Des refuges émaillent son tracé, car seize étapes sont nécessaires pour le parcourir en totalité, à raison de huit heures de marche par jour. Le GR sud, qui va de Vizzavona à Conca, est réputé plus facile que le GR nord, qui va de Calenzana à Vizzavona.
Il est essentiellement praticable l’été, certains tronçons pouvant cependant être suivis en toute saison, y compris à skis l’hiver. Le GR20 est loin de toute source d’approvisionnement et il faut emporter ses provisions.
Un autre itinéraire, tra mare et monti (entre mer et montagne), assez sportif, mais sans difficultés particulières, permet de relier Calenzana à Cargèse, en moins de dix étapes.

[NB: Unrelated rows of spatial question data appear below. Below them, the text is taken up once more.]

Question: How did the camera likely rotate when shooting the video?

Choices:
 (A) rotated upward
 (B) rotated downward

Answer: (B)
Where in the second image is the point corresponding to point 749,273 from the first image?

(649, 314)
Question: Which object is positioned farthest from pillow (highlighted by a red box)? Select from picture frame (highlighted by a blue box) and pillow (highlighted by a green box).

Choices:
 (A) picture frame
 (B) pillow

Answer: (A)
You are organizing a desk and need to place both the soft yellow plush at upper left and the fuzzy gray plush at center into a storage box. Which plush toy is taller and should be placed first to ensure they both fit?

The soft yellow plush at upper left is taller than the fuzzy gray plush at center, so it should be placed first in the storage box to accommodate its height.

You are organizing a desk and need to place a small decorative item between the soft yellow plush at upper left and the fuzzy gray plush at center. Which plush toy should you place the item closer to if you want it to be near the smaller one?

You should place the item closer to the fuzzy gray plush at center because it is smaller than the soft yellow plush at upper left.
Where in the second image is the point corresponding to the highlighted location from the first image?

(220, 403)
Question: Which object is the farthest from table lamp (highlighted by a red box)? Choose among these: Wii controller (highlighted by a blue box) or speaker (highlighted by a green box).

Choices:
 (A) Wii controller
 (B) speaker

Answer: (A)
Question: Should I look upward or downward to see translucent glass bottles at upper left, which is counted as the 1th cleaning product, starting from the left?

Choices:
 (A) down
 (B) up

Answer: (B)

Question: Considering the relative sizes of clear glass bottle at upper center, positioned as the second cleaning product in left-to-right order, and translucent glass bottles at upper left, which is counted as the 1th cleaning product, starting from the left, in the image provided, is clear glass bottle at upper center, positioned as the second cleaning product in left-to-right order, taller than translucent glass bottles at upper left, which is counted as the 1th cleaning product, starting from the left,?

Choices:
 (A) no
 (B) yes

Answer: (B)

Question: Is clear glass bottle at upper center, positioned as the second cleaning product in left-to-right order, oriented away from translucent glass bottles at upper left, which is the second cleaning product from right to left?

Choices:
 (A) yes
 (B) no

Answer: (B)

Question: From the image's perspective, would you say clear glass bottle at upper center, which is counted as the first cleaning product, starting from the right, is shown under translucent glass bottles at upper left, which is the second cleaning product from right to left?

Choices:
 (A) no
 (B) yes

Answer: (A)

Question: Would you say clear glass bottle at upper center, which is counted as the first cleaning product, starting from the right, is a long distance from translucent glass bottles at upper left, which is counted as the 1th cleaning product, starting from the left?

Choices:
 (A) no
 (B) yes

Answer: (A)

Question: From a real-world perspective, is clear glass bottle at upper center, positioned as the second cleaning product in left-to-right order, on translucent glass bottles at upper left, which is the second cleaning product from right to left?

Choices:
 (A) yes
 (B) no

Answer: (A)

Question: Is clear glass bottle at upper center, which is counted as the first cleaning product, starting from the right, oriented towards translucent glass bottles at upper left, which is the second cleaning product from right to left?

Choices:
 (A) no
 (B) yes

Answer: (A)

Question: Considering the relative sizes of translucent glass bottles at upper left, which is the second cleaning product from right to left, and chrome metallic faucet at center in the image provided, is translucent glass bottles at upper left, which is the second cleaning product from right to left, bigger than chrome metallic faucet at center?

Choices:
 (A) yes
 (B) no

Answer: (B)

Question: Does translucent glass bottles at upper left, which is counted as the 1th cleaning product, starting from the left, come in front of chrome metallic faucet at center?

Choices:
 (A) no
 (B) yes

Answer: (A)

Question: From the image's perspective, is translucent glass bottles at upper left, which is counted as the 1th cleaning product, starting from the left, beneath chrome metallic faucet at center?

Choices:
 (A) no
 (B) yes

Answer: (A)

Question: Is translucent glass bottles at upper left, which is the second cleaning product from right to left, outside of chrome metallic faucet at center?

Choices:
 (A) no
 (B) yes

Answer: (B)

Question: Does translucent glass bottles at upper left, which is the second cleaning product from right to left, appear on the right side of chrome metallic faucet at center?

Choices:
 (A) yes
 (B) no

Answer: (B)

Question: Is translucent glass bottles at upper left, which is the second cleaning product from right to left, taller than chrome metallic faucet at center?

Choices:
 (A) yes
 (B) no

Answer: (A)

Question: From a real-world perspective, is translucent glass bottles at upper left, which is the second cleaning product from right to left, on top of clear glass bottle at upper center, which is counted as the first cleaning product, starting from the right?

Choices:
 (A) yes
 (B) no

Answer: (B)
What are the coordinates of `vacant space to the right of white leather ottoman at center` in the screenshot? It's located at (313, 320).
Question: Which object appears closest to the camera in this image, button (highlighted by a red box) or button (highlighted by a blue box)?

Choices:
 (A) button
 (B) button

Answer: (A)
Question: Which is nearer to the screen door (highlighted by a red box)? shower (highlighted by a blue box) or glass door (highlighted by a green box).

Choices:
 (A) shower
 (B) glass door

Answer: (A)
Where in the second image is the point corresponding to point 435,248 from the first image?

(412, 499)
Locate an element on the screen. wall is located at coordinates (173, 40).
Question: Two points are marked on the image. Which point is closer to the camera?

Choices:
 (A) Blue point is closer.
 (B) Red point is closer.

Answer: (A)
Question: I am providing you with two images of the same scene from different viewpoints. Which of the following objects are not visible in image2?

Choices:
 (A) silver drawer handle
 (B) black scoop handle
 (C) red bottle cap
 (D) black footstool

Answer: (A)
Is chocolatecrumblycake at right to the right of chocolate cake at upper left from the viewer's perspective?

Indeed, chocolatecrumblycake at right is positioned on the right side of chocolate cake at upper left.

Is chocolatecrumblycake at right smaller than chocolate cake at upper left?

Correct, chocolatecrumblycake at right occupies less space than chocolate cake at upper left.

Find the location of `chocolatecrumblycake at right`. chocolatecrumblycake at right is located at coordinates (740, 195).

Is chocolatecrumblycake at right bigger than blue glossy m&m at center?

Da mare a mare (d’une mer à l’autre) peut s’effectuer sur un parcours nord ou sud (compter huit à dix jours de marche).
Le parc régional naturel a également organisé un réseau de sentiers de pays, qui permettent de découvrir des « microrégions ».

Le GR20, prudence !

Le GR20 compte 200 km entre Calenzana (12 km de Calvi) et Conca (22 km de Porto Vecchio). Le parcours est sportif, surtout dans la partie nord, et demande de respecter quelques précautions. Chaque été, la montagne corse tue.
Chaque année, des randonneurs sont victimes d’accidents graves parce qu’ils sont mal équipés, qu’ils ont surestimé leur condition physique ou qu’ils ont été imprudents. Il faut toujours emporter des vêtements chauds et légers, un chapeau, un imperméable et de l’eau et respecter les consignes de sécurité.